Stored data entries
BEGIN

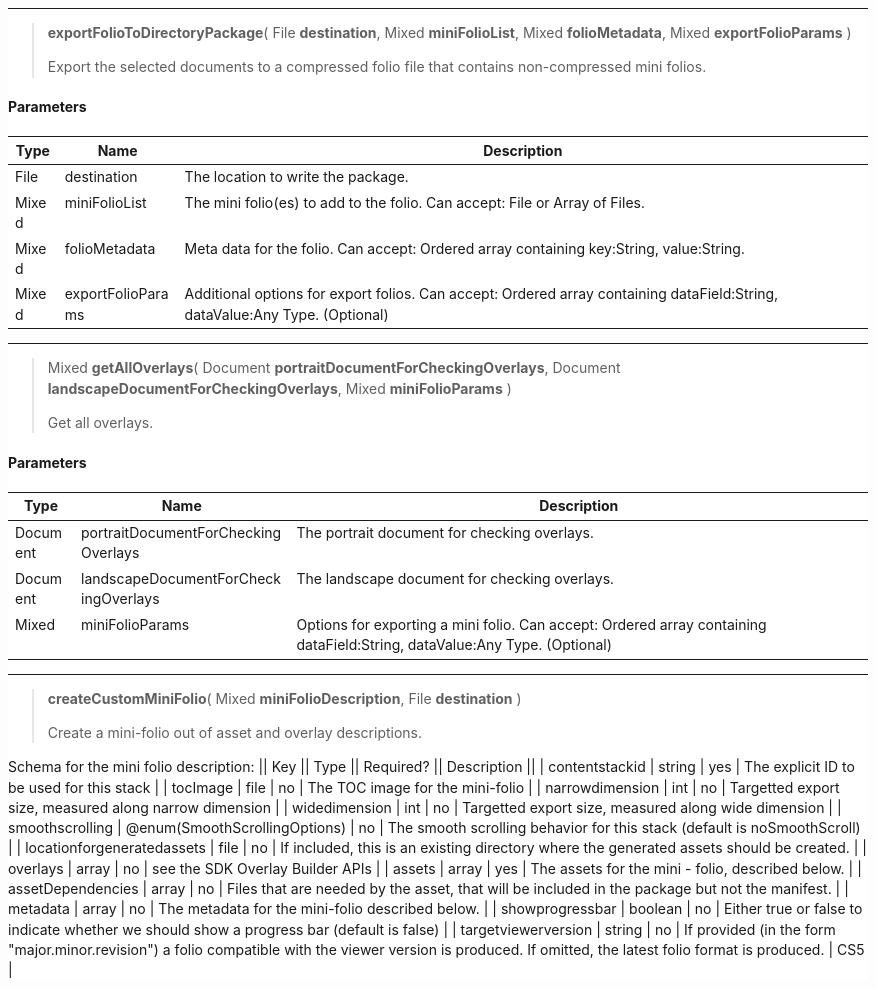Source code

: *** 
> **exportFolioToDirectoryPackage**( File **destination**, Mixed **miniFolioList**, Mixed **folioMetadata**, Mixed **exportFolioParams** )
> 
> Export the selected documents to a compressed folio file that contains non-compressed mini folios.
#### Parameters
| Type | Name | Description |
|---|---|---|
| File | destination | The location to write the package. |
| Mixed | miniFolioList | The mini folio(es) to add to the folio. Can accept: File or Array of Files. |
| Mixed | folioMetadata | Meta data for the folio. Can accept: Ordered array containing key:String, value:String. |
| Mixed | exportFolioParams | Additional options for export folios. Can accept: Ordered array containing dataField:String, dataValue:Any Type. (Optional) |

*** 
> Mixed **getAllOverlays**( Document **portraitDocumentForCheckingOverlays**, Document **landscapeDocumentForCheckingOverlays**, Mixed **miniFolioParams** )
> 
> Get all overlays.
#### Parameters
| Type | Name | Description |
|---|---|---|
| Document | portraitDocumentForCheckingOverlays | The portrait document for checking overlays. |
| Document | landscapeDocumentForCheckingOverlays | The landscape document for checking overlays. |
| Mixed | miniFolioParams | Options for exporting a mini folio. Can accept: Ordered array containing dataField:String, dataValue:Any Type. (Optional) |

*** 
> **createCustomMiniFolio**( Mixed **miniFolioDescription**, File **destination** )
> 
> Create a mini-folio out of asset and overlay descriptions.

Schema for the mini folio description:
|| Key || Type || Required? || Description ||
| contentstackid | string | yes | The explicit ID to be used for this stack |
| tocImage | file | no | The TOC image for the mini-folio |
| narrowdimension | int | no | Targetted export size, measured along narrow dimension |
| widedimension | int | no | Targetted export size, measured along wide dimension |
| smoothscrolling | @enum(SmoothScrollingOptions) | no | The smooth scrolling behavior for this stack (default is noSmoothScroll) |
| locationforgeneratedassets | file | no | If included, this is an existing directory where the generated assets should be created. |
| overlays | array | no | see the SDK Overlay Builder APIs |
| assets | array | yes | The assets for the mini - folio, described below. |
| assetDependencies | array | no | Files that are needed by the asset, that will be included in the package but not the manifest. |
| metadata | array | no | The metadata for the mini-folio described below. |
| showprogressbar | boolean | no | Either true or false to indicate whether we should show a progress bar (default is false) |
| targetviewerversion | string | no | If provided (in the form "major.minor.revision") a folio compatible with the viewer version is produced. If omitted, the latest folio format is produced. | CS5 |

END

== WHAT THE TASK REQUIRES ==
Can you swap every "destination" in the material for "targetPath" and give back the source text with nothing else changed? Leave the pictures out of your answer.

== ANSWER ==
Source code

: *** 
> **exportFolioToDirectoryPackage**( File **targetPath**, Mixed **miniFolioList**, Mixed **folioMetadata**, Mixed **exportFolioParams** )
> 
> Export the selected documents to a compressed folio file that contains non-compressed mini folios.
#### Parameters
| Type | Name | Description |
|---|---|---|
| File | targetPath | The location to write the package. |
| Mixed | miniFolioList | The mini folio(es) to add to the folio. Can accept: File or Array of Files. |
| Mixed | folioMetadata | Meta data for the folio. Can accept: Ordered array containing key:String, value:String. |
| Mixed | exportFolioParams | Additional options for export folios. Can accept: Ordered array containing dataField:String, dataValue:Any Type. (Optional) |

*** 
> Mixed **getAllOverlays**( Document **portraitDocumentForCheckingOverlays**, Document **landscapeDocumentForCheckingOverlays**, Mixed **miniFolioParams** )
> 
> Get all overlays.
#### Parameters
| Type | Name | Description |
|---|---|---|
| Document | portraitDocumentForCheckingOverlays | The portrait document for checking overlays. |
| Document | landscapeDocumentForCheckingOverlays | The landscape document for checking overlays. |
| Mixed | miniFolioParams | Options for exporting a mini folio. Can accept: Ordered array containing dataField:String, dataValue:Any Type. (Optional) |

*** 
> **createCustomMiniFolio**( Mixed **miniFolioDescription**, File **targetPath** )
> 
> Create a mini-folio out of asset and overlay descriptions.

Schema for the mini folio description:
|| Key || Type || Required? || Description ||
| contentstackid | string | yes | The explicit ID to be used for this stack |
| tocImage | file | no | The TOC image for the mini-folio |
| narrowdimension | int | no | Targetted export size, measured along narrow dimension |
| widedimension | int | no | Targetted export size, measured along wide dimension |
| smoothscrolling | @enum(SmoothScrollingOptions) | no | The smooth scrolling behavior for this stack (default is noSmoothScroll) |
| locationforgeneratedassets | file | no | If included, this is an existing directory where the generated assets should be created. |
| overlays | array | no | see the SDK Overlay Builder APIs |
| assets | array | yes | The assets for the mini - folio, described below. |
| assetDependencies | array | no | Files that are needed by the asset, that will be included in the package but not the manifest. |
| metadata | array | no | The metadata for the mini-folio described below. |
| showprogressbar | boolean | no | Either true or false to indicate whether we should show a progress bar (default is false) |
| targetviewerversion | string | no | If provided (in the form "major.minor.revision") a folio compatible with the viewer version is produced. If omitted, the latest folio format is produced. | CS5 |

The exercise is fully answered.